▶ _Excerpt to read_
Angelillo, Janet : Teachers College Reading and Writing Project, Columbia University
Janet Angelillo is a literacy consultant who has worked throughout the US and Canada. She was a senior staff
developer for the Teachers College Reading and Writing Project, and worked beside teachers in New York City schools
and the surrounding suburbs. She has taught advanced sections and given keynote addresses at both the Teachers
College Summer Institutes and other institutes around the country, and she has presented at many conferences, including
NCTE and the New York State Reading Association.
A classroom teacher for many years, Janet taught upper grades and middle school in NYC and the suburbs. She is
a doctoral student at Teachers College, and the author of several articles on writing, as well as two books, Writing
About Reading: From Book Talk to Literary Essays in Grades 3-8 (Heinemann), and A Fresh Approach to Teaching Punctuation:
Helping Young Writers Use Conventions with Precision and Purpose (Scholastic).
Review
Want to know how to teach students to think and write powerfully about texts? Read this remarkable book now.
You'll be glad you did.
--Carl Anderson, author of How's It Going?
What sets Writing About Reading apart is that Janet Angelillo shows us how to move children beyond the rich conversations
and unpolished writing they do to capture their thinking, and into clear, articulate writing about their thinking
about reading.

▶ _Data to examine_
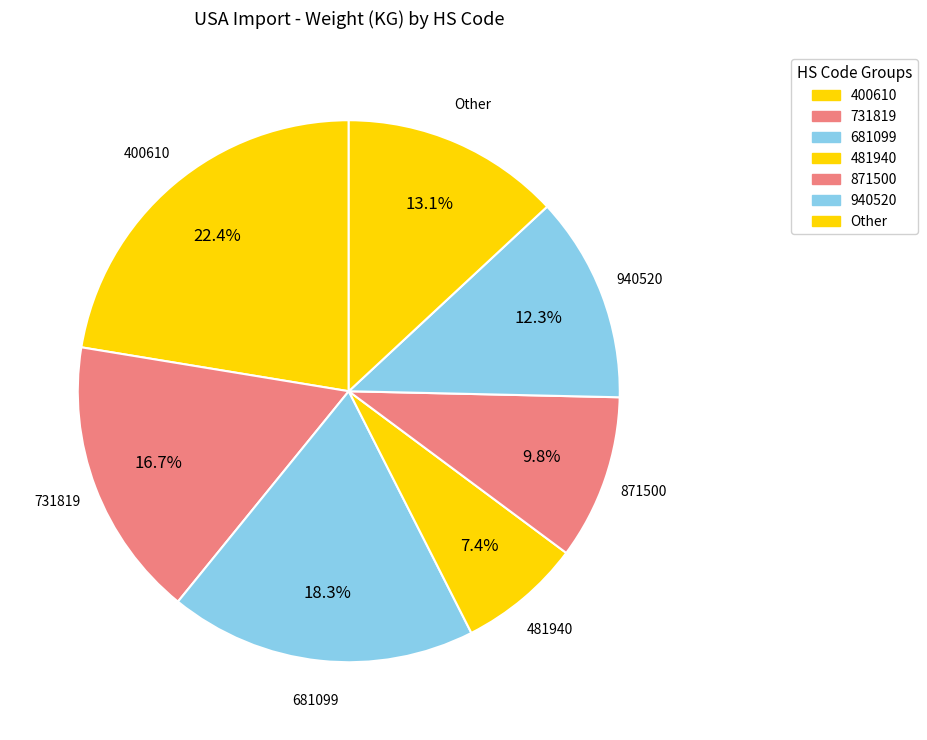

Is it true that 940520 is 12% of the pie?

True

--

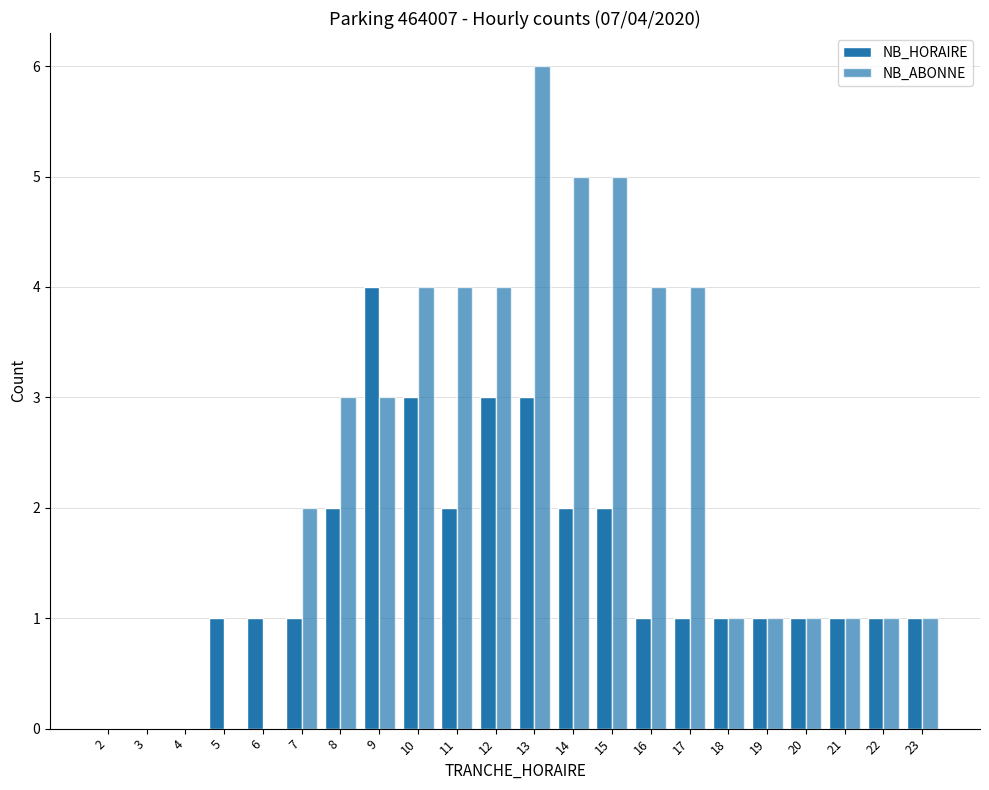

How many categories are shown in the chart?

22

▶ _Work order_
Copy out the stretch of the Janet Angelillo profile from "What sets Writing" through "about reading.".

▶ _Output of the exercise_
What sets Writing About Reading apart is that Janet Angelillo shows us how to move children beyond the rich conversations
and unpolished writing they do to capture their thinking, and into clear, articulate writing about their thinking
about reading.